The company has partnered with brands such as Panasonic and is seeking partnerships with telcos in Indonesia and Bangladesh. miFon is already installed in 2 million smartphones and has over 500,000 active users.
It is looking to raise US$2 million.
Fleksy wants to bring better intelligence assistance to mobile keyboard typing with its app. According to Founder and CEO, Olivier Plante, it can be trained to “read your mind as you type”.
Essentially, this means that Fleksy can learn about user’s interests, linguistic choices and habits by gathering and analysing their data as they type. It will then fit the user into a profile within its 800 categories.
What this brings is better autocorrection or suggestions for gifs and emoticons. It can even activate other services without leaving the app. For example, in a demo, Plante showed that typing in the word “sushi” in a WhatsApp conversation via Fleksy can bring up a link to a sushi eatery; or typing in ‘Trump’ brings up emoticons like the US flag or an orange-coloured face.
Fleksy has over 950,000 monthly active users and has signed 3 deals that could see it being integrated into 30 million smartphones.
The company is looking to raise US$2 million in funding and has US$1.2 million of it already committed to them.
Advertising is shifting towards influencer marketing campaigns.

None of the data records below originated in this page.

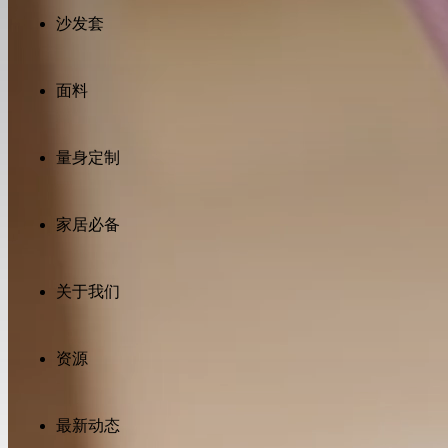
may
沙发套
also
like
面料
量身定制
家居必备
Comfort
Comfort
Comfort
Comfort
Comfort
关于我们
Works
Works
Works
Works
Works
Cooper
Stella
Peroni
FlexiFit
贝
资源
Wooden
Wooden
Wooden
通
利
Sofa
Sofa
Sofa
用
实
Leg
Leg
Leg
沙
木
发
最新动态
沙
垫
发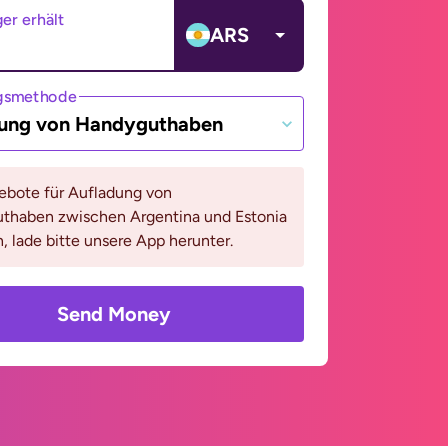
er erhält
ARS
gsmethode
ung von Handyguthaben
bote für Aufladung von
thaben zwischen Argentina und Estonia
, lade bitte unsere App herunter.
Send Money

But while many brands are taking that approach, they face difficulties finding the right influencers or trustworthy influencers who do not misbehave on social media or buy fake followers.
Add to that, influencer marketing campaigns are also difficult to scale.
What Unboxed aims to do is leverage the power of the “crowd” or micro-influencers to tackle this problem. It claims that people tend to trust other ordinary folks for products and services, thus making micro-influencer marketing 5 times more engaging.
Unboxed claims it is able to find the right micro-influencers for their clients with 96 per cent accuracy. By using blockchain, it also ensures that the influencers are verified and secure. These micro-influencers are then ranked according to their performance.
Unboxed has worked with over 100 global brands including Mars, Nestle, and Philips.
It wants to raise US$500,000 to crack into the Asia market.
Many gamers — especially kids — in developing countries like Indonesia do not have bank accounts, so they can’t conduct online transactions. Achiko wants to solve this problem by working with ATMs, shops, and telecom carriers so consumers can use cash to pay for these mobile services.
Achiko currently helps facilitate over 650,000 mobile transactions monthly, which collectively generates over US$500,000 in revenue per month.
It is worth noting that Achiko’s solution isn’t exactly novel though; MOLPay is also another payments solution that helps users pay for mobile services using cash.
Achiko is looking to raise US$1.5 million.
India has a problem with bad eyesight and as a result, it has the highest rate of people going blind in the world.
The issue here is that there aren’t enough optical stores, especially for small towns and villages. There is only 1 per 70,000 people in India, and when they do sell glasses, they cost US$50, which is a little too pricey for some Indians.
ClearDekho is tackling this problem by building stores that sell budget glasses. They go for only US$7 per pair — as long as the wearer’s power is within the range of -3 to +3 (anything above and you will have to top up).
The company also offers an online store where folks can enter their prescription, order the glasses and have them sent to their homes.
ClearDekho currently has 25 stores with revenue growing 40 per cent month on month. It is adding 6 – 7 stores every month with a deal to open up 100 more stores through a partnership with Growthroots. It will focus on Tier 2, Tier 3, and Tier 4 small towns and cities.
The company has accumulated over 45,000 customers, reaping over US$38,000 in revenue.
It wants to raise US$3 million in funding.